Seth Rogen Says Stallone Has Only Four Good Films—and He Might Be Right

Actor and filmmaker Seth Rogen has blasted Sylvester Stallone’s filmography, arguing that the action icon didn’t make many good films in his career.

Approaching eighty, Sylvester Stallone shows no sign of hanging up his gloves. Between the creation of a mysterious Tarantino‑backed series, producing the new season of Tulsa King, whispers of a fresh entry in the Expendables saga, and a thriller that sits somewhere between Se7en and The Silence of the Lambs, the tireless Sly keeps the headlines coming at a breakneck pace.
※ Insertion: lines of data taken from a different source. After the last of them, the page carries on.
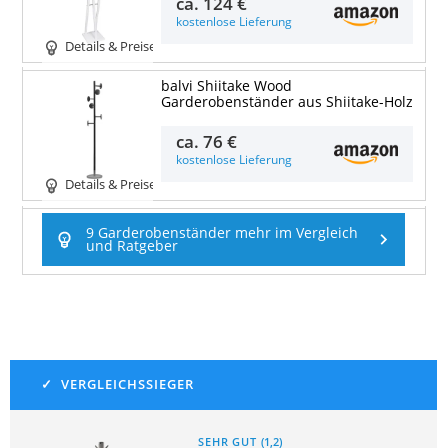
ca.
124 €
kostenlose Lieferung
Details & Preise
balvi Shiitake Wood
Garderobenständer aus Shiitake-Holz
ca.
76 €
kostenlose Lieferung
Details & Preise
9 Garderobenständer mehr im Vergleich
und Ratgeber
SEHR GUT
(
1,2
)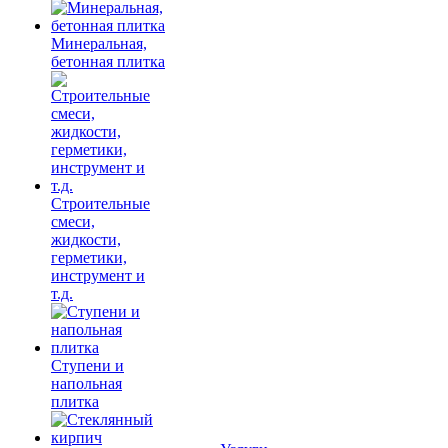
Минеральная,
бетонная плитка
Строительные
смеси,
жидкости,
герметики,
инструмент и
т.д.
Ступени и
напольная
плитка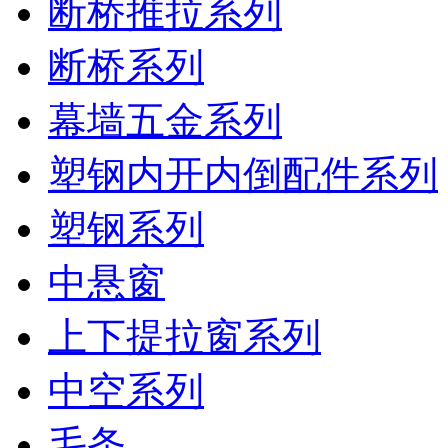
断桥推拉系列
断桥系列
幕墙五金系列
塑钢内开内倒配件系列
塑钢系列
中悬窗
上下提拉窗系列
中空系列
毛条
These projects will sit alongside a monumental career that began in the early 1970s. While the marquee Italian‑born star gave birth to timeless masterpieces, his résumé also carries a few clunkers and some real stinkers. An artistic imbalance that has rubbed the wrong way Seth Rogen (the mischief-maker behind Superbad, This Is the End or the series The Studio), who argues that the “good” filmography of Sly would fit on one hand:

There’s Demolition Man. Tango & Cash is entertaining, but it’s not a good film by any stretch. And honestly, I don’t give a damn about all the Rocky movies.

Echoing the sentiment, host Ike Barinholtz pressed the point, recalling the star’s slump around the turn of the millennium:

Stallone had a slump between 1997 and 2012 that was seriously rough. Remember Driven? Daylight? The guy spends the entire film stuck in the Holland Tunnel—and his character is literally named Kit Latura!

To cap off his demolition of the myth, Rogen offered a blunt comparison with Arnold Schwarzenegger:

Stallone may simply not be as gifted as Schwarzenegger, and by a long shot. A film like Predator alone is vastly superior to anything Stallone has ever shot. Stallone doesn’t have an equivalent to Terminator 2 or True Lies. Schwarzenegger has starred in big films.

If that take is as decisive as it sounds, one notes that Rogen did not list exactly which four films he counts as “the good ones,” which makes his judgment even harsher. Because sweeping aside Rambo: First Blood, the tension of Cliffhanger, or Sly’s masterful turn in Copland still veers into notable oversimplification. In any case, here at Écran Large we opted for a calmer approach and drafted our own top 10 best Sylvester Stallone films to give him his due.